WHAT TO PRODUCE -> Return the lines below that contain the word "clínico".
:: DATA EXTRACTS ::
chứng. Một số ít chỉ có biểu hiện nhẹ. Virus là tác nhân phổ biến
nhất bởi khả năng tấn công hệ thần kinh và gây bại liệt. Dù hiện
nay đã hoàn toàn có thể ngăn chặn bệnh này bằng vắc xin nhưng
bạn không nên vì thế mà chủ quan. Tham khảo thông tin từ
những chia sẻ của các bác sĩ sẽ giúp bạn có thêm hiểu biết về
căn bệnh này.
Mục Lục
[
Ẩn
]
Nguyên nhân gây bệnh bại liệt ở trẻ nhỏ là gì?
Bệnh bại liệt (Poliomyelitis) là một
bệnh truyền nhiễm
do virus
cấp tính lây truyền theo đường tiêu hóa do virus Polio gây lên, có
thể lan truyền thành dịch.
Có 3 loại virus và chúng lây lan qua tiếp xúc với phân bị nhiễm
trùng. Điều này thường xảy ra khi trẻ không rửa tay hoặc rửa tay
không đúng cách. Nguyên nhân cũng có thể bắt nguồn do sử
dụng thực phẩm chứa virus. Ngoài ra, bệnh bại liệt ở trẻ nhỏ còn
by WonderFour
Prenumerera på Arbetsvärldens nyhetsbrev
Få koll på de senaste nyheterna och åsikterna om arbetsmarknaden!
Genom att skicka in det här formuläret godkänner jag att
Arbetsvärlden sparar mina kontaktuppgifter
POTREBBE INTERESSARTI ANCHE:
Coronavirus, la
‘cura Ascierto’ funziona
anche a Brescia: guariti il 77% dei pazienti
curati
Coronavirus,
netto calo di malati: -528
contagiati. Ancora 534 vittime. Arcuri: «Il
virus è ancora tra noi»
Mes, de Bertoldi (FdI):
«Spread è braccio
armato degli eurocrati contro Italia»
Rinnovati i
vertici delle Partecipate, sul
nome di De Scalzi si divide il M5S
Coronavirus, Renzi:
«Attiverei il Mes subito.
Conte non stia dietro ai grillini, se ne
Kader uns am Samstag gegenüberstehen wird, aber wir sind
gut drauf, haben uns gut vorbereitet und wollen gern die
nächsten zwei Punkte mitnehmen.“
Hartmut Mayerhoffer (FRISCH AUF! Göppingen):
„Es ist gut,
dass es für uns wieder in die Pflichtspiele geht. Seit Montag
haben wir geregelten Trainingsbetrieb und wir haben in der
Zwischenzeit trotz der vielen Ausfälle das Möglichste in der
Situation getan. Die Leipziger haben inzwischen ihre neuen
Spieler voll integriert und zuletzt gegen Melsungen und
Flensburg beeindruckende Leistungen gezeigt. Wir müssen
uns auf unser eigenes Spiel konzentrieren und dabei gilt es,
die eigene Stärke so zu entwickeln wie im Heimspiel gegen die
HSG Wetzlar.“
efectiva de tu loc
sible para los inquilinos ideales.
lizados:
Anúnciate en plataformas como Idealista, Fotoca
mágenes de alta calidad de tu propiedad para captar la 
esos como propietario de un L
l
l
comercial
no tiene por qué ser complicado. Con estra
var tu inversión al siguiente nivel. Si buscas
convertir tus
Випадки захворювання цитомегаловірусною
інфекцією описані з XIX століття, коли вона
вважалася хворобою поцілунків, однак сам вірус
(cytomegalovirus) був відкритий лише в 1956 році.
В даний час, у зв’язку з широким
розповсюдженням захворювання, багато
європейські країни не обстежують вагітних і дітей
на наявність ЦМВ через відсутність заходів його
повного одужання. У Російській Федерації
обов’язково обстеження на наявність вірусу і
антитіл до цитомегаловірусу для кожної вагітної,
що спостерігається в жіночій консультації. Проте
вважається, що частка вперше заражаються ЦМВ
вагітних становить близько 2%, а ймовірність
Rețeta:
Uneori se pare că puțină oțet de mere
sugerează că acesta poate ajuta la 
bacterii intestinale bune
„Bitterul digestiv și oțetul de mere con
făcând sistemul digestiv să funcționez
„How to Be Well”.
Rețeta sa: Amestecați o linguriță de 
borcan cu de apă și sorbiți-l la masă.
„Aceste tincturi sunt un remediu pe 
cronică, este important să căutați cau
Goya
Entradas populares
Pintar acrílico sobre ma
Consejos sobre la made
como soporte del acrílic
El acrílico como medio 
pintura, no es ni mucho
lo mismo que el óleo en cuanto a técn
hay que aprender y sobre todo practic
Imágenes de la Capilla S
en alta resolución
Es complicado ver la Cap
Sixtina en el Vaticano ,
:::
:: DATA EXTRACTS ::
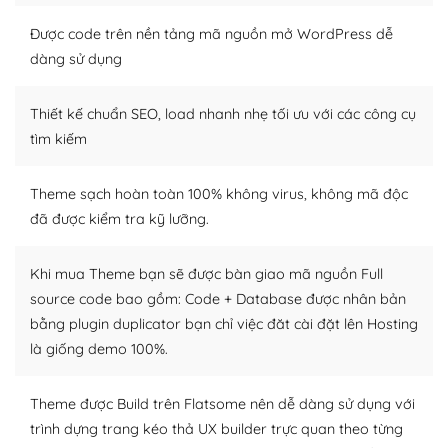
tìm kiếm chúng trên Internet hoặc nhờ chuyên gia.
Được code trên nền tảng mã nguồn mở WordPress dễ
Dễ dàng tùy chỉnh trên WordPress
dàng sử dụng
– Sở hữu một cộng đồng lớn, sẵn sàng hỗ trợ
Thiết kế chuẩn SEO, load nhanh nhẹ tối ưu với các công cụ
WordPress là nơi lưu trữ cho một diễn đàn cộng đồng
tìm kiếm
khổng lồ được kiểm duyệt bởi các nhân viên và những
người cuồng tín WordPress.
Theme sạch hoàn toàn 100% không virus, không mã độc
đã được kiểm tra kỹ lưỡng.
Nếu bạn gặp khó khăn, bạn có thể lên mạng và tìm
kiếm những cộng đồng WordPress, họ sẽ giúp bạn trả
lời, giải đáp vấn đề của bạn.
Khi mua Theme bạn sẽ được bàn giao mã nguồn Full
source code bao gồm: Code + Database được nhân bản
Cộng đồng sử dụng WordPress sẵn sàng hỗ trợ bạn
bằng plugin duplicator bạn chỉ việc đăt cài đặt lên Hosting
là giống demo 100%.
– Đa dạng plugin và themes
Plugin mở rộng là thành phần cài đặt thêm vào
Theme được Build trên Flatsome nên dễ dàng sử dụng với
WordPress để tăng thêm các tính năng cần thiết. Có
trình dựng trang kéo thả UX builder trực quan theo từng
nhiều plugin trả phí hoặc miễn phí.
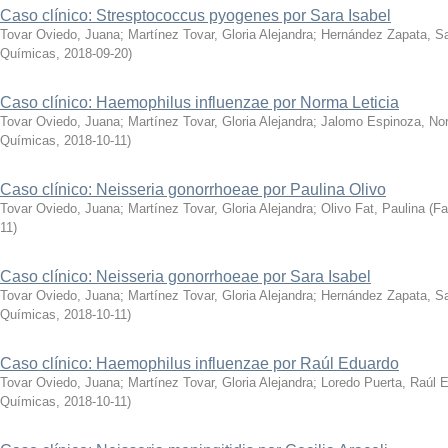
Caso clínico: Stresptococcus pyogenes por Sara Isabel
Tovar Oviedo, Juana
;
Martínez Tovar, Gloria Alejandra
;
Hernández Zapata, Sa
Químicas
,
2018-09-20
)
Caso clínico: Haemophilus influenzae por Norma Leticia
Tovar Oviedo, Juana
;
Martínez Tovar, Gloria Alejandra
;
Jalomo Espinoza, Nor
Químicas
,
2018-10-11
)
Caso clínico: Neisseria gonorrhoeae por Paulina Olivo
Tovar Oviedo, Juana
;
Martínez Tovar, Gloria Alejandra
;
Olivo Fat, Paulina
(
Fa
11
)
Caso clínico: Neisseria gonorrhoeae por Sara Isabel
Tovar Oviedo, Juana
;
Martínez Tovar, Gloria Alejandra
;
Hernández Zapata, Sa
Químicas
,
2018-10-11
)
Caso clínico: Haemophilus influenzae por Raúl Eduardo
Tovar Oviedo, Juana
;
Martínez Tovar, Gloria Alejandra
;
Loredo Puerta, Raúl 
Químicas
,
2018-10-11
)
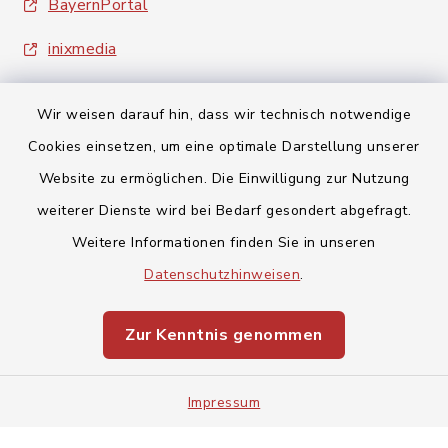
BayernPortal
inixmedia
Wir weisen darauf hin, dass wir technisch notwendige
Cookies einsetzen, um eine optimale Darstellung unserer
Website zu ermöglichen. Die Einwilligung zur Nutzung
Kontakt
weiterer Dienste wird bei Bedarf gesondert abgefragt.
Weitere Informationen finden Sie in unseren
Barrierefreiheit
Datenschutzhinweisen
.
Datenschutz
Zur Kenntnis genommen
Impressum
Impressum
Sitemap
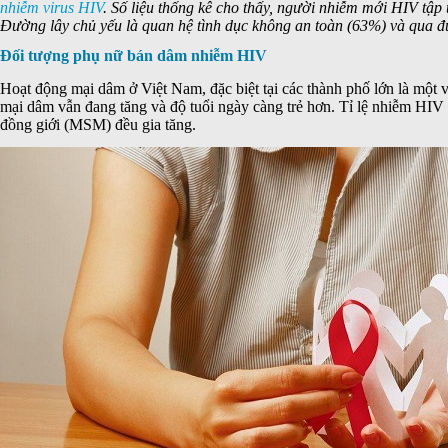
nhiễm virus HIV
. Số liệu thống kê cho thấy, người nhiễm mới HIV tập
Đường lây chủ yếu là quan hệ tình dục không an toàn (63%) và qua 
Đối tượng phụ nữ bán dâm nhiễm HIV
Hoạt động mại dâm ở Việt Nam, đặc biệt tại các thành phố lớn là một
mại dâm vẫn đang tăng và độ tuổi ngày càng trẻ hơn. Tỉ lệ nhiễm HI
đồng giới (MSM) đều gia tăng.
:::
TASK SOLUTION ->
Caso clínico: Stresptococcus pyogenes por Sara Isabel
Caso clínico: Haemophilus influenzae por Norma Leticia
Caso clínico: Neisseria gonorrhoeae por Paulina Olivo
Caso clínico: Neisseria gonorrhoeae por Sara Isabel
Caso clínico: Haemophilus influenzae por Raúl Eduardo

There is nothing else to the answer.